El chico de mayor altura y piel canela, nariz aguileña, soltó una maldición, junto a él, alguien de su misma estatura, piel bastante pálida y una complexión robusta que ensombrecía a la del otro chico bastante delgado. Por último, uno de los chicos, bajo y robusto, dejó escapar una risita nerviosa.
Antes de que pudieran formular alguna palabra en mi dirección; el pánico y la vergüenza se apoderaron de mí, retrocediendo de inmediato para entrar corriendo al salón.
Me senté en mi banca, como si nada hubiera pasado. Concentrándome en cualquier cosa, menos en todos los pares de ojos que me miraban desde el otro lado de la ventana.
La cara me ardía de la vergüenza, y el miedo se había asentado en mi estómago. No había sido tan malo, solo había comentado que era una de mis bandas favoritas.
No tenía nada de malo, ¿O sí?
Abrí un libro que llevaba en la mochila, para meter la cara entre sus páginas. Sopesando mis opciones.
«Socializa o muere sola.» No había más opciones en realidad.
Odiaba no saber cómo entablar una conversación, pero odiaba más sentirme sola, un cero a la izquierda, ser la inadaptada.
Aun la idea de que mis amigos me habían olvidado carcomía mi cerebro día y noche. Me atormentaba pensar que, si hacía más, estos eventualmente también me terminarían rechazando u olvidándome.
Mi mente era débil, y odiaba ser débil.
La mañana siguiente, durante el descanso, uno de los chicos se acercó a mí.
Era el chico del lunar llamativo.

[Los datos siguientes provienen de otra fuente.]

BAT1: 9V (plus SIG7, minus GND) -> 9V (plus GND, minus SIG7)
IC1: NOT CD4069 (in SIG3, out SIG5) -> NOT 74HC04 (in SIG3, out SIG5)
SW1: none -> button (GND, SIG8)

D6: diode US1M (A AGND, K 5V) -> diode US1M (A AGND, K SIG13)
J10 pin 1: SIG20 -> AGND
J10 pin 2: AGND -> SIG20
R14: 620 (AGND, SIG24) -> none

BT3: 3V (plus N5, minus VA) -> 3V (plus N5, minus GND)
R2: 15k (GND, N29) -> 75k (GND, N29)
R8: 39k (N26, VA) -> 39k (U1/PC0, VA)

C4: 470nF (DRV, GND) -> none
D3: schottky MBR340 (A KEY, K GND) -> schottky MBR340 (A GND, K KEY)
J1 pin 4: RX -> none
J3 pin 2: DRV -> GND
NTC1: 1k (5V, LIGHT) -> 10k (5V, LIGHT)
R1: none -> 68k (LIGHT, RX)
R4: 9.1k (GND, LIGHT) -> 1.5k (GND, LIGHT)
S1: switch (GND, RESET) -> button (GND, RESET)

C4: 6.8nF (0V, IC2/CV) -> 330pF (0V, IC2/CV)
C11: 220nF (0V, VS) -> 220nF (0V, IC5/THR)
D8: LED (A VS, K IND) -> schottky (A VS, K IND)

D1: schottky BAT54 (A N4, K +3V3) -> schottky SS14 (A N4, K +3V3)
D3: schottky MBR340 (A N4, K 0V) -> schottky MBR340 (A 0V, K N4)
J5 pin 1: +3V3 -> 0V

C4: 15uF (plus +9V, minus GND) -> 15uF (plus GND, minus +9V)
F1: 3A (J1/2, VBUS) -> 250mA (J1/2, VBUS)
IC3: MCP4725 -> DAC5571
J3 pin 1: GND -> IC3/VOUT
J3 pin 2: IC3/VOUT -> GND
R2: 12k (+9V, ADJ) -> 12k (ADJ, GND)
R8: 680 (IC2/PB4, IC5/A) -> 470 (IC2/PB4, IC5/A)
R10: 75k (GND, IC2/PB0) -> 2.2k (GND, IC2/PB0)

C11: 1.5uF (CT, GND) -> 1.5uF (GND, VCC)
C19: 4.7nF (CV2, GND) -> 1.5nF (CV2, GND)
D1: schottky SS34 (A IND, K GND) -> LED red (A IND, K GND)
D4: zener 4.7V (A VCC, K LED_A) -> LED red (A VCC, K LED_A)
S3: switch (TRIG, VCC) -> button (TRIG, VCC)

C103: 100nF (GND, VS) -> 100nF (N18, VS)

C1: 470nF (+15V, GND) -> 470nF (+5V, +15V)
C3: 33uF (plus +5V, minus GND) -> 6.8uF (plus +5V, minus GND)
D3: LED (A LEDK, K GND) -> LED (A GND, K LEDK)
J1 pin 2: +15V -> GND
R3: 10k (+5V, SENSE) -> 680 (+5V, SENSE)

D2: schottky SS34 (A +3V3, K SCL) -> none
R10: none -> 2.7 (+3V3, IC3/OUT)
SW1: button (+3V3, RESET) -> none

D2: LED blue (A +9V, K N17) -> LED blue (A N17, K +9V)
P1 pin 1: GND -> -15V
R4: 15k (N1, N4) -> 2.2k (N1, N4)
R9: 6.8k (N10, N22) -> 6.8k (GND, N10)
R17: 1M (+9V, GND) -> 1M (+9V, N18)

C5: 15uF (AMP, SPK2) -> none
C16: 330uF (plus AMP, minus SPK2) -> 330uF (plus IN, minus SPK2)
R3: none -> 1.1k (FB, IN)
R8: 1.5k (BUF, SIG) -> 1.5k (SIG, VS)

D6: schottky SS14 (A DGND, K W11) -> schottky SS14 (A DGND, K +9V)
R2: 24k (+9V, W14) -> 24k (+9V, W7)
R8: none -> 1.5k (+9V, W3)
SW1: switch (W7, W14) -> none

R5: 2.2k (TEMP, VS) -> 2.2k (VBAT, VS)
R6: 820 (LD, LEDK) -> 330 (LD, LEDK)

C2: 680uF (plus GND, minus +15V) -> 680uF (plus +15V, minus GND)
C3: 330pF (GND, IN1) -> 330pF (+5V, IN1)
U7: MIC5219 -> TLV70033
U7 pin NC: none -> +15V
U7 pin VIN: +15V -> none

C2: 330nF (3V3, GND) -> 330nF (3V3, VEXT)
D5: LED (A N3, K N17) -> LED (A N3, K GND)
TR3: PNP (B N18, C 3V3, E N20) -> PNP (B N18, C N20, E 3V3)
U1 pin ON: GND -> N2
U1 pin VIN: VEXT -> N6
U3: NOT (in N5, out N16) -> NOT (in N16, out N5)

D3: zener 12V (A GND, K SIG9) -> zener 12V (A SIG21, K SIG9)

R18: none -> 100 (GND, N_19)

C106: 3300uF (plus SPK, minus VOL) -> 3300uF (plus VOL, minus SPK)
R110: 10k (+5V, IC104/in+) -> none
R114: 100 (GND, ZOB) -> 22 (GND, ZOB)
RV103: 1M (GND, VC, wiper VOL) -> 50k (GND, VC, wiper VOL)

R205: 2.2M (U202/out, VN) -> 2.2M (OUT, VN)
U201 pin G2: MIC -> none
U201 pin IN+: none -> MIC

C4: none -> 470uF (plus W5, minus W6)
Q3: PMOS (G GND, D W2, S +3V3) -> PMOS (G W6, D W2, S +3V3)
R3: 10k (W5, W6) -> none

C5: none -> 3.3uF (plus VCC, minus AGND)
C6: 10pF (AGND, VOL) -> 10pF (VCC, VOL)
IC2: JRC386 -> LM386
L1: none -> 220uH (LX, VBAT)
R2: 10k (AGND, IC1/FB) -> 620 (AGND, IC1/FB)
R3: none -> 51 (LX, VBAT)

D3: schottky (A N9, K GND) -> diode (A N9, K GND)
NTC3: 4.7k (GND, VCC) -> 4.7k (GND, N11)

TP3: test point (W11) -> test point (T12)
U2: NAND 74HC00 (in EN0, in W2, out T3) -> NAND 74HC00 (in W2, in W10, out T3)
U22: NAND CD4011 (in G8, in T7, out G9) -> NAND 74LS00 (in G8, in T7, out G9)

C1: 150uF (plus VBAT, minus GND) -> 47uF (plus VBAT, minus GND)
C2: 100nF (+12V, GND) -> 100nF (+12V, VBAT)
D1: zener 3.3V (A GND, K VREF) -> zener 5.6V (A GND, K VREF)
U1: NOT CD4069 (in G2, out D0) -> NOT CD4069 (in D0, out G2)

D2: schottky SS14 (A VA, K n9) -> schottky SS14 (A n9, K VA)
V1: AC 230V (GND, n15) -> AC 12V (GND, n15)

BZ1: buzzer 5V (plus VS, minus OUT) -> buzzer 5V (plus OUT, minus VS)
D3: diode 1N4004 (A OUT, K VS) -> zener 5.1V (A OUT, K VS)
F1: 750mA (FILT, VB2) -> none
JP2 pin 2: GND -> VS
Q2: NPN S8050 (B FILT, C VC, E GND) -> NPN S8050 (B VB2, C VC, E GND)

Se detuvo junto a mi banca, rascándose la oreja con obvia incomodidad.
Por breves momentos, lanzaba miradas a su grupo de amigos que lo esperaban en la puerta, sumergidos en una conversación más interesante que mostrarle apoyo a su amigo que claramente lo pedía a gritos.
—Oye —me habló por fin—. Iremos a comprar algo. —El nerviosismo se notaba en su voz—. ¿Quieres acompañarnos? —Ni siquiera se había molestado en verme a la cara, seguramente listo para el rechazo.
—Claro —contesté casi de inmediato, con decisión, con esperanza.
Si alguien se había tomado la molestia de hablarme e incluso hablarme, no podía simplemente negarme cuando incluso tenía el deseo de mantener una conversación con ellos.
No porque mis antiguos amigos se hubieran olvidado de mí, significaba que los que hiciera a partir de ahí harían lo mismo. ¿Verdad?
Me dedico una sonrisa, amplia de satisfacción.
Nos quedamos un momento quietos, sin decir absolutamente nada, hasta que señalo y con el pulgar hacia la puerta tras de él.
—Entonces. ¿Vamos? —Asentí enérgicamente, apurándome a tomar mis cosas y seguirlo a paso lento por el salón hasta llegar con sus amigos.
—Por cierto, soy John.
Los chicos frente a mí me sonrieron, moviendo su cabeza en forma de saludo. Sin decir nada y al mismo tiempo diciendo todo.
No se veían incómodos, molestos o con algún sentimiento negativo hacia mi persona. Por lo cual pude sentirme cómoda ante ellos.